Given data:
-=-=-
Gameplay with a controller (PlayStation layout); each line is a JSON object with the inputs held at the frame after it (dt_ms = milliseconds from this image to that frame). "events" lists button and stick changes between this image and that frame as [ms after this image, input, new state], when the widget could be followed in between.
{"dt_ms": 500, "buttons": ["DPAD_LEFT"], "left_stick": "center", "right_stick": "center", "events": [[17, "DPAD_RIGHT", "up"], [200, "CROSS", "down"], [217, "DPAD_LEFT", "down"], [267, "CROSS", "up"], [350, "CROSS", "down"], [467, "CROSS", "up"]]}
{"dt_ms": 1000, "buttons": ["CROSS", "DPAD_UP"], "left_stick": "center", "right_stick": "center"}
-=-=-
Reproduce the listing above exactly.

Task output:
Gameplay with a controller (PlayStation layout); each line is a JSON object with the inputs held at the frame after it (dt_ms = milliseconds from this image to that frame). "events" lists button and stick changes between this image and that frame as [ms after this image, input, new state], when the widget could be followed in between.
{"dt_ms": 500, "buttons": ["DPAD_LEFT"], "left_stick": "center", "right_stick": "center", "events": [[17, "DPAD_RIGHT", "up"], [200, "CROSS", "down"], [217, "DPAD_LEFT", "down"], [267, "CROSS", "up"], [350, "CROSS", "down"], [467, "CROSS", "up"]]}
{"dt_ms": 1000, "buttons": ["CROSS", "DPAD_UP"], "left_stick": "center", "right_stick": "center"}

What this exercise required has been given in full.